Subspecies S. g. salvini is a darker and more sooty brown and less reddish than the nominate. The streaks on its breast are narrower and less apparent than those of the nominate. S. g. ennosiphyllus is somewhat paler and grayer than the nominate and also less reddish. Its flight feathers have somewhat olive edges.

==Distribution and habitat==

The nominate subspecies of the scaly-throated leaftosser is found from Veracruz in southern Mexico south along the Caribbean slope through Belize, Honduras, and Guatemala into Nicaragua, on the Pacific and Caribbean slopes of Costa Rica, and on the Caribbean slope of western and central Panama. Subspecies S. g. salvini is found from eastern Panama into northwestern Colombia and also in western Ecuador between the provinces of Esmeraldas and Guayas. S. g. ennosiphyllus is found in northern Colombia between Antioquia and Bolívar departments.
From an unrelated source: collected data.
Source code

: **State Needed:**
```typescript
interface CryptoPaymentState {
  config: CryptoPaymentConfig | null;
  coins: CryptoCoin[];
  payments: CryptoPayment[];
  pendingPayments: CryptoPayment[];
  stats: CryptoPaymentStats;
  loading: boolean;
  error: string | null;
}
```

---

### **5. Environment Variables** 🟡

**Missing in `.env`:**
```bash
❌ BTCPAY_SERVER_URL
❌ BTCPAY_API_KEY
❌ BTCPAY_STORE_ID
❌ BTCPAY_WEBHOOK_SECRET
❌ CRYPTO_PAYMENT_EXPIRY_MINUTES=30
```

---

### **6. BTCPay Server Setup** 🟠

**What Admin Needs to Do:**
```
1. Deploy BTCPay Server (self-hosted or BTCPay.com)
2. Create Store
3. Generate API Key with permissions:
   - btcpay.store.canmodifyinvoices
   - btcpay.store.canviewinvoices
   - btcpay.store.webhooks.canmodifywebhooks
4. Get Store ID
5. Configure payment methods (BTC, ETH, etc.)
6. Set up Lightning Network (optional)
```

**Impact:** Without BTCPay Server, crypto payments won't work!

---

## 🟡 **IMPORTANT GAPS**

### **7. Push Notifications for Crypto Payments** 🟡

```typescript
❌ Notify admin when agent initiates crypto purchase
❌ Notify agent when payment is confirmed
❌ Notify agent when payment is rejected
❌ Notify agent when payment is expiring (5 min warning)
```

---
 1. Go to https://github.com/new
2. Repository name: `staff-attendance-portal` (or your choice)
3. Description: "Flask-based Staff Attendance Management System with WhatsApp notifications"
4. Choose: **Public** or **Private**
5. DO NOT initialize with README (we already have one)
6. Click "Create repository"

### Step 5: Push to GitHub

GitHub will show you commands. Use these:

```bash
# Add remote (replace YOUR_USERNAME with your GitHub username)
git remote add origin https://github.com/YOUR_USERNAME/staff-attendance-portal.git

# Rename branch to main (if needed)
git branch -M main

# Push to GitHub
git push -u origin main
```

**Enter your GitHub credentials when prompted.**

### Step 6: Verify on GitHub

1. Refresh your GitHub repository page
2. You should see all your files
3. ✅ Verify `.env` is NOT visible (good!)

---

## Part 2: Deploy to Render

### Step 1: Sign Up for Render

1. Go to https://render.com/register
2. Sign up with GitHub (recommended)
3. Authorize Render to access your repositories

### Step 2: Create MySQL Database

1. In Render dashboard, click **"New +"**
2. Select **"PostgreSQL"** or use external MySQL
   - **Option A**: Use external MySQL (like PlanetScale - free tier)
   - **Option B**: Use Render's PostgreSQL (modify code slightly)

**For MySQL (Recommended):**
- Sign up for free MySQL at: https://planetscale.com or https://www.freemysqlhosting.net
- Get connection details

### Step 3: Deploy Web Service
The scaly-throated leaftosser inhabits humid lowland evergreen forest, favoring primary forest with little undergrowth under a closed canopy. It also occurs locally in mature secondary forest and montane evergreen forest. In addition, in Ecuador it occurs in lowland cloudforest. In northern Central America it ranges up to 1200 m, in Colombia to 1000 m, and in Ecuador to 800 m.

==Behavior==
===Movement===

The scaly-throated leaftosser is a year-round resident throughout its range.

===Feeding===

The scaly-throated leaftosser forages mostly on the ground, flipping aside leaves and pecking at leaf litter and rotting logs while hopping rather than walking. It typically forages alone or in pairs but occasionally joins mixed-species foraging flocks. Though its diet has not been described in detail it is known to mostly be insects and other small invertebrates.

===Breeding===

The scaly-throated leaftosser nests generally between February and May in Central America but its season has not been documented elsewhere. It nests in a tunnel with an enlarged chamber at its end. Both sexes excavate the tunnel, typically in a steam bank and sometimes in the earth of a fallen tree's root ball. They make a shallow cup of plant material in the nest chamber. The clutch size is two eggs. The incubation period is at least 21 days and fledging occurs 14 to 15 days after hatch. Both parents incubate the eggs and provision the nestlings.

===Vocalization===

The scaly-throated leaftosser's song has been described as "a beautiful, clear trill", as "a descending series of accented whistles", and as "a slightly laughing, rippling series of 7-12 or more sharp, slightly liquid week or swee notes". Its call has been described as "a piercing wheek", "a sharp, sometimes metallic pick or zick", and "a sharp, explosive squeak! or sweeik".

==Status==

The IUCN has assessed the scaly-throated leaftosser as being of Least Concern. It has a large range and an estimated population between 20,000 and 50,000 mature individuals that however is thought to be decreasing. No immediate threats have been identified. Mexican authorities consider it Threatened in that country. "The primary threats to this species are logging of mature forests, and habitat conversion for agriculture and livestock production."